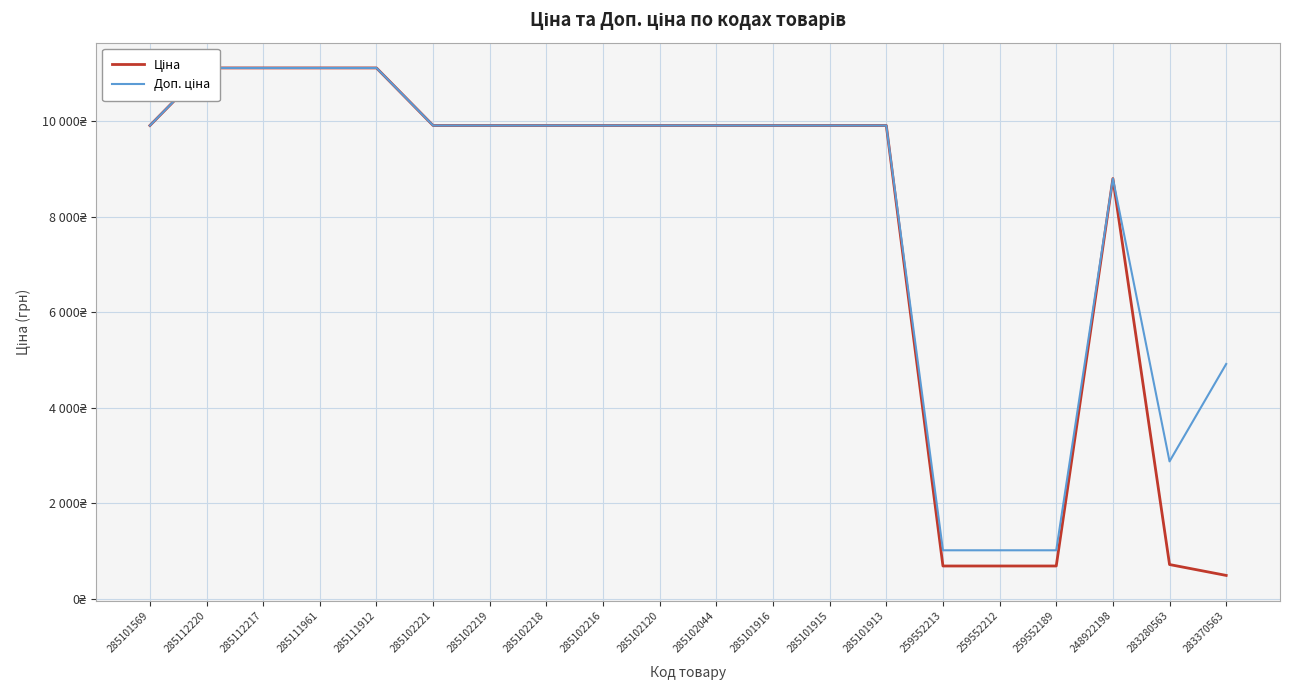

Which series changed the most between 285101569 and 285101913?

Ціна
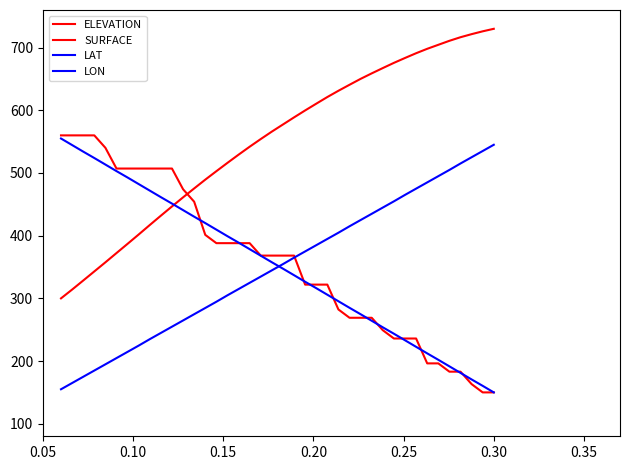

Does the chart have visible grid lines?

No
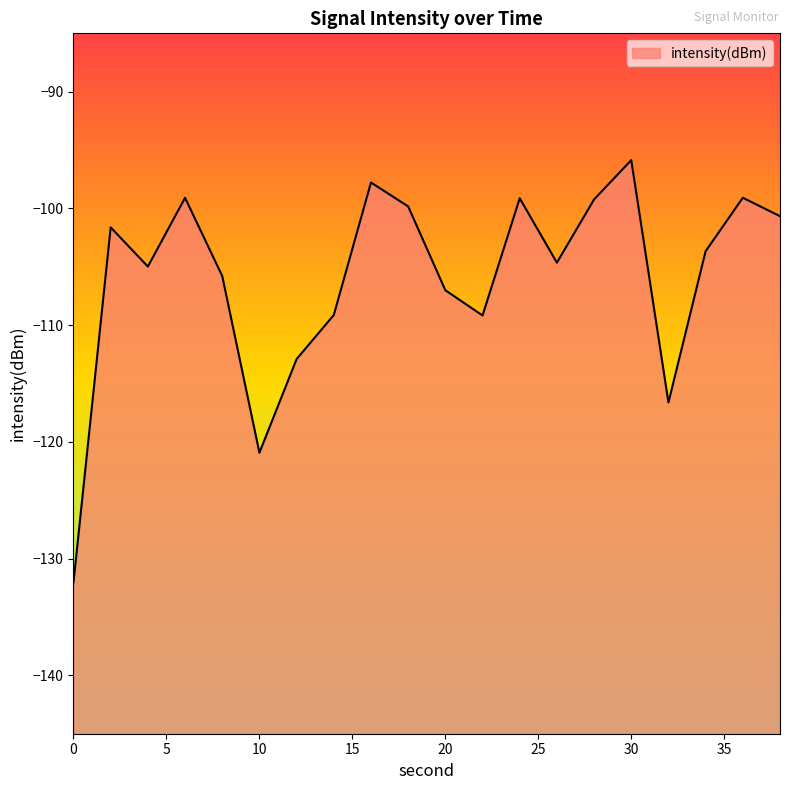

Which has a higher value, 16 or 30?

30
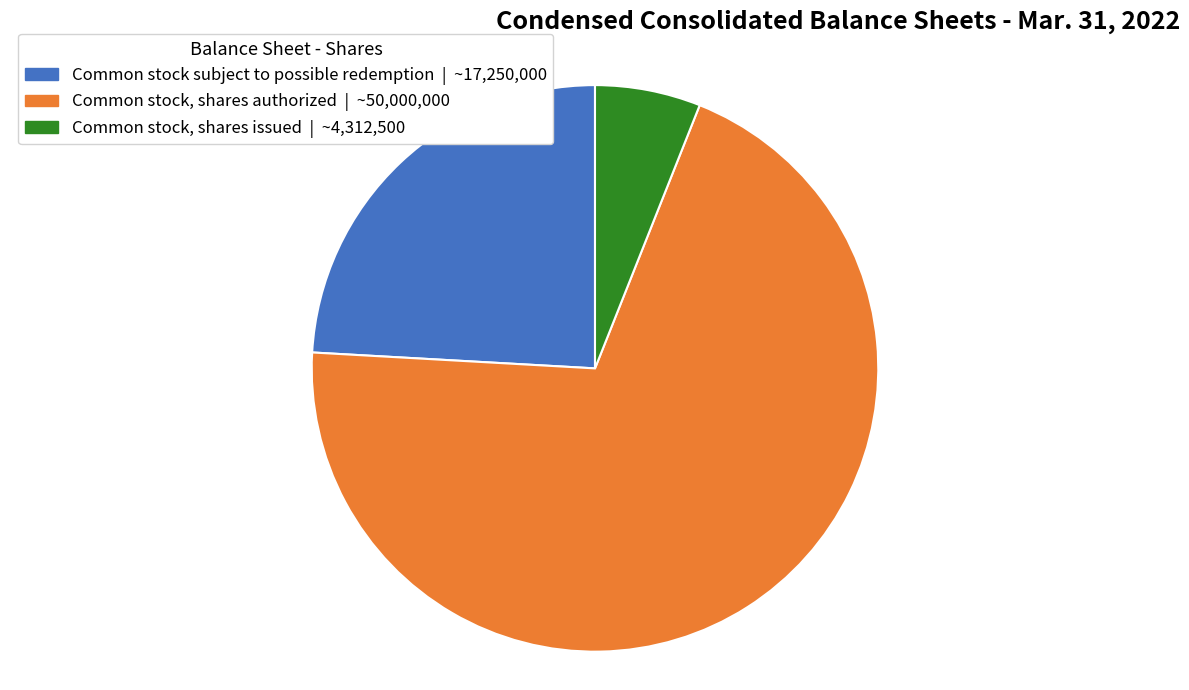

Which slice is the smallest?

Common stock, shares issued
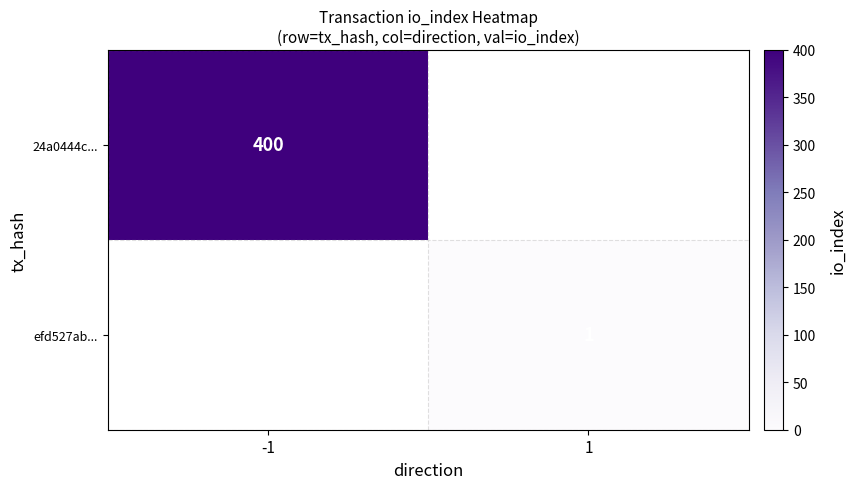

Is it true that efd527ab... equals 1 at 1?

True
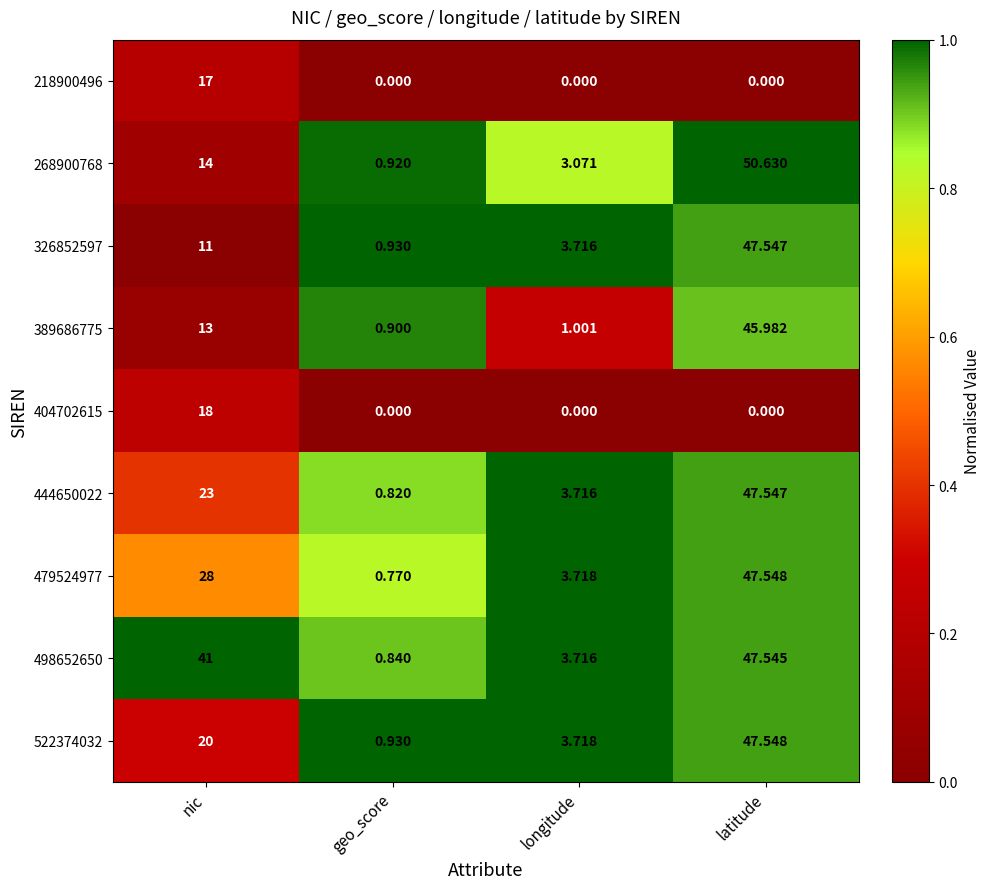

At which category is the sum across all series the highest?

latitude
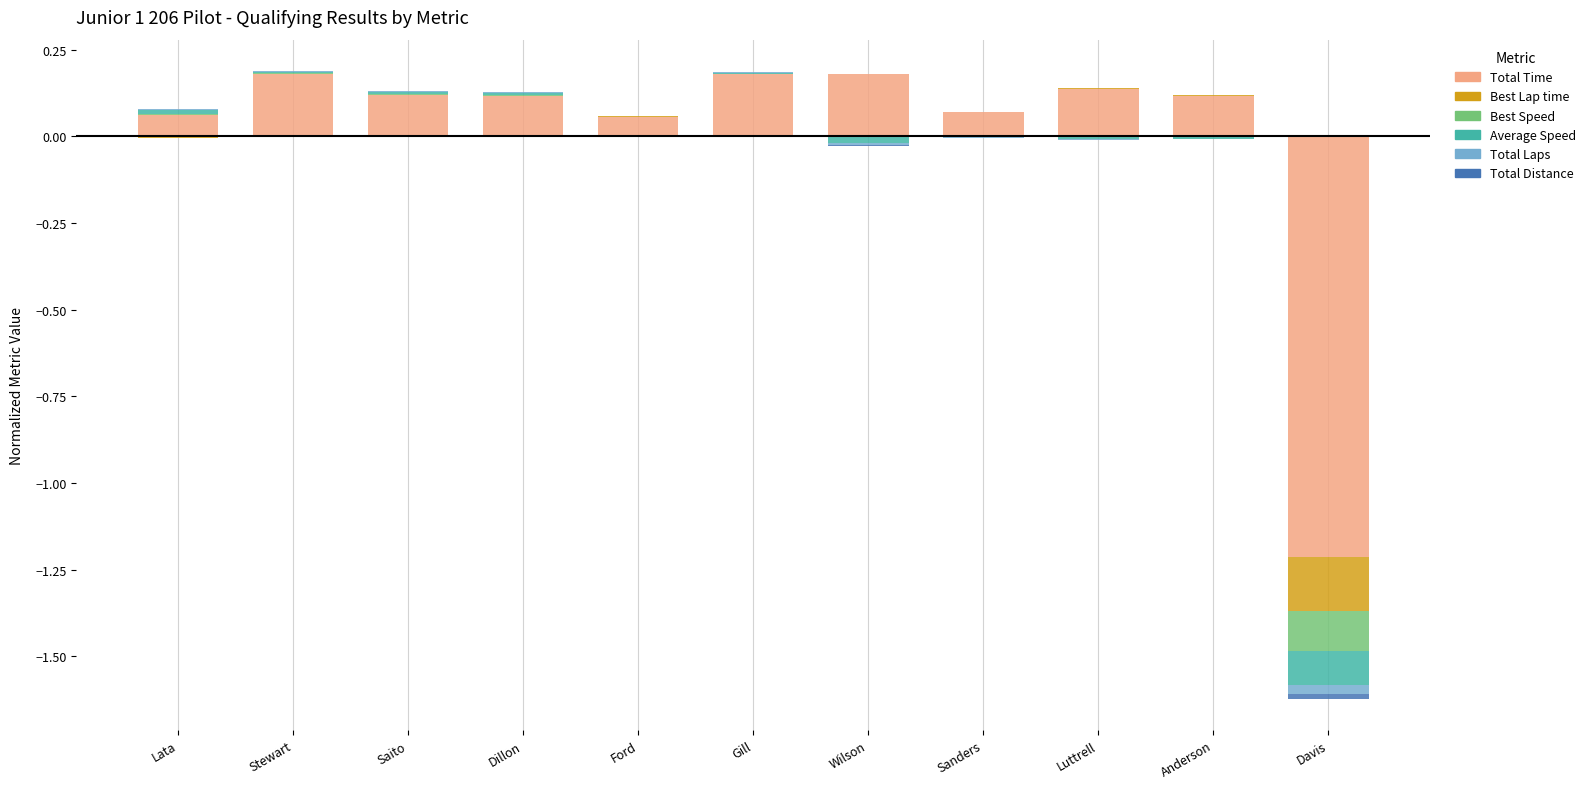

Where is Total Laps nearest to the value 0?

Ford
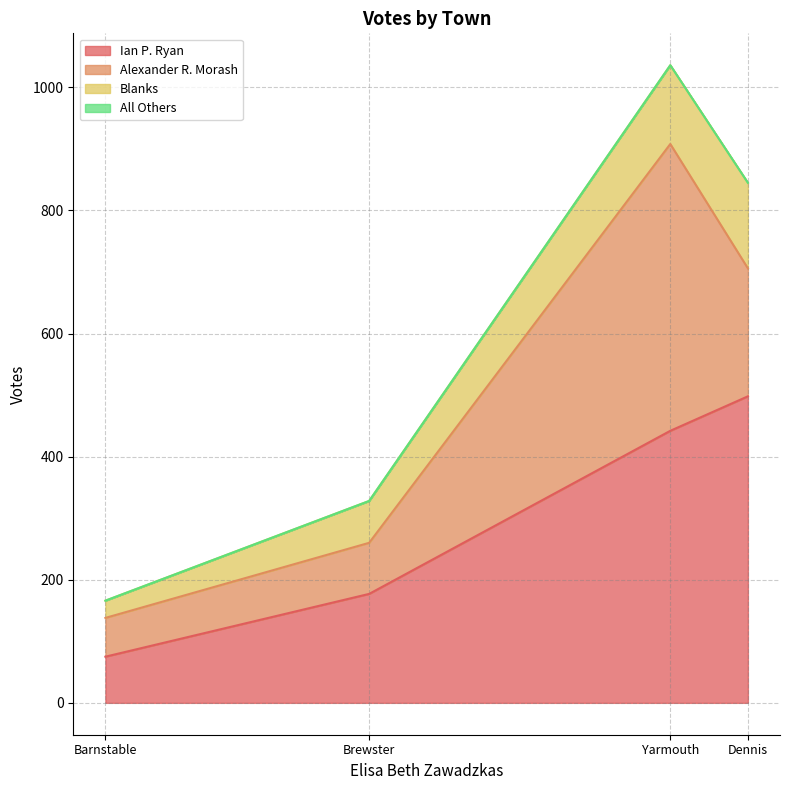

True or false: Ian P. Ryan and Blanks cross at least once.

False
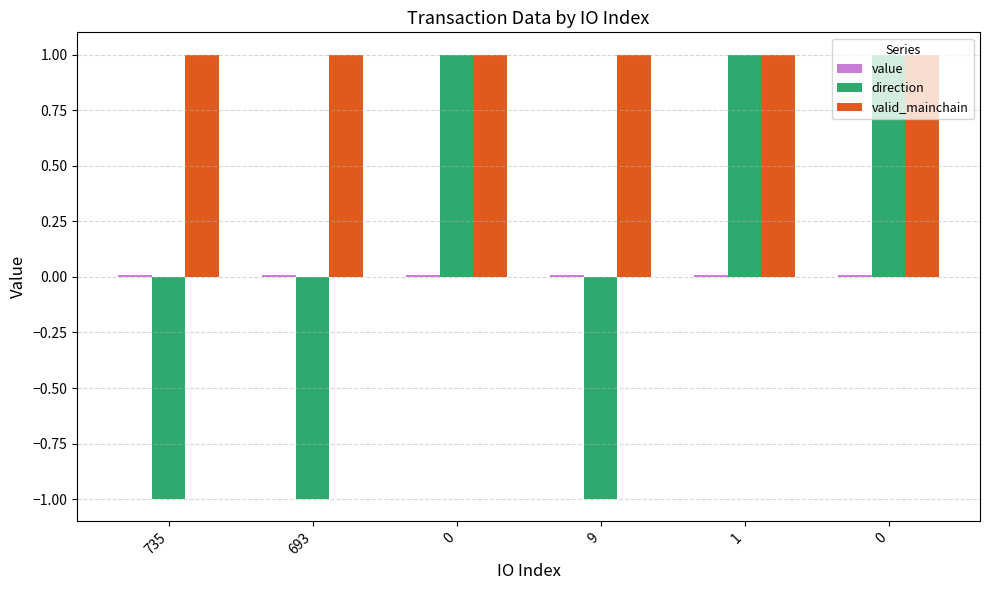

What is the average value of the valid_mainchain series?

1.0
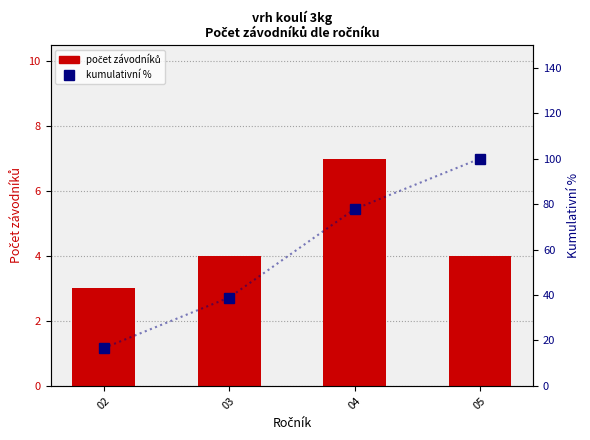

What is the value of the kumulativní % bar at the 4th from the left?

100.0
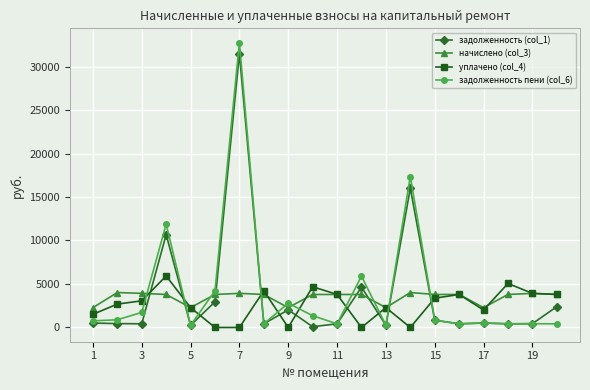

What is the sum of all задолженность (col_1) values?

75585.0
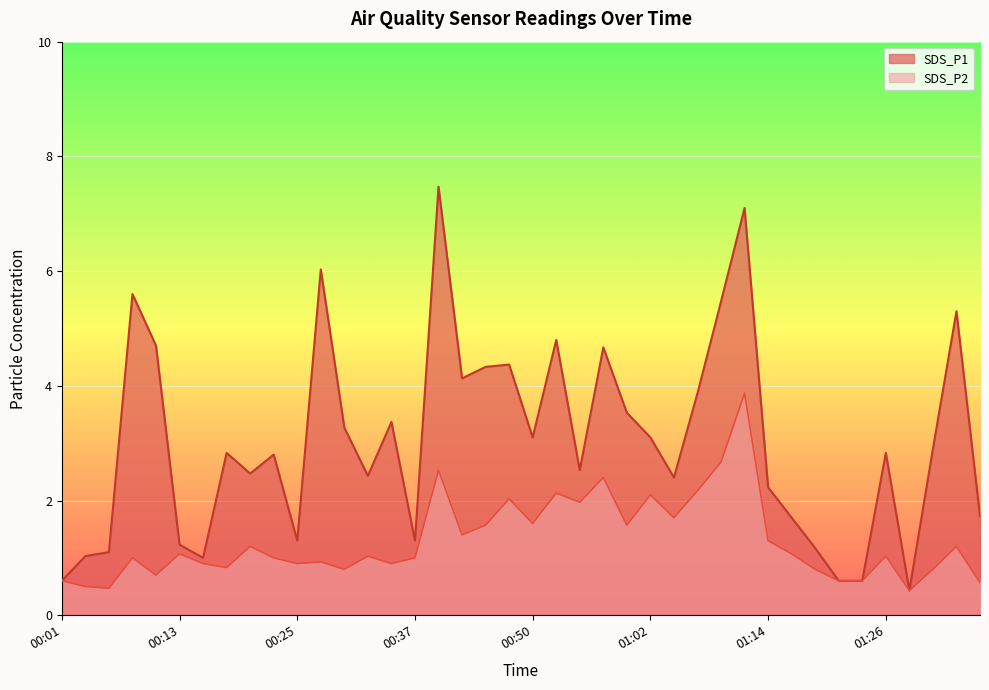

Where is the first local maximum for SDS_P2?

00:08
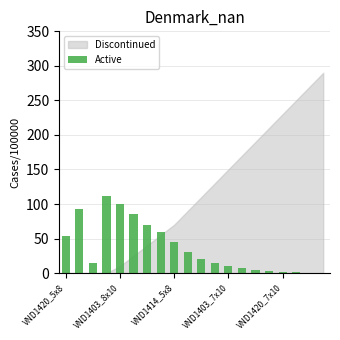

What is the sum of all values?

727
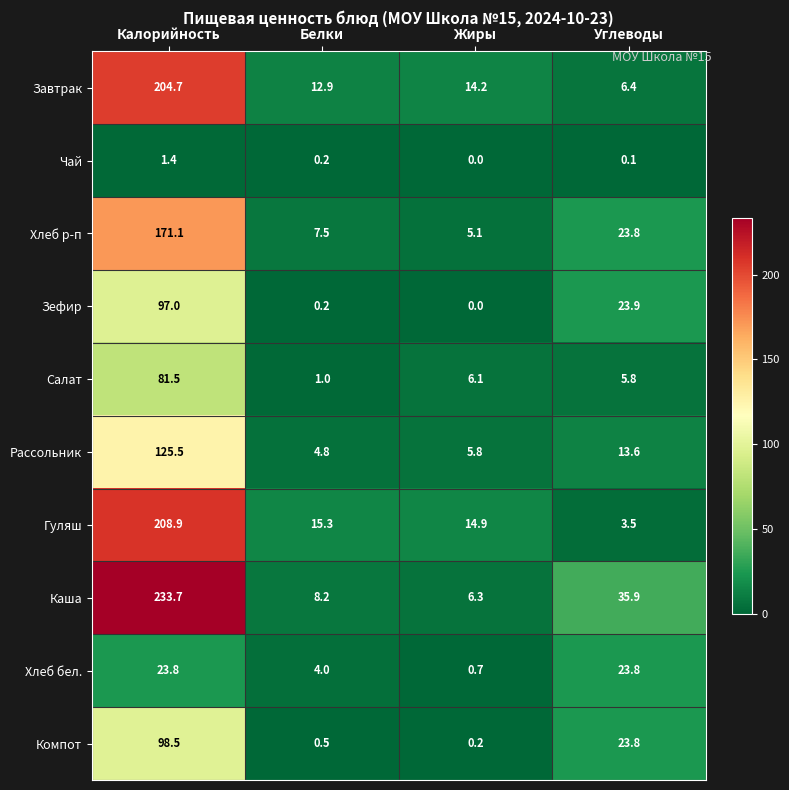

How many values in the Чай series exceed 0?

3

**任务说明**: 请把材料中从含有“What is the value”的那一行起到材料末尾的各行（首尾两行都算在内）重新写出，将其中的“sum”改为“total”，其余内容一律不变。图片不要写进答复。

**答复如下**:
What is the value of the kumulativní % bar at the 4th from the left?

100.0

What is the total of all задолженность (col_1) values?

75585.0

Where is the first local maximum for SDS_P2?

00:08

What is the total of all values?

727

How many values in the Чай series exceed 0?

3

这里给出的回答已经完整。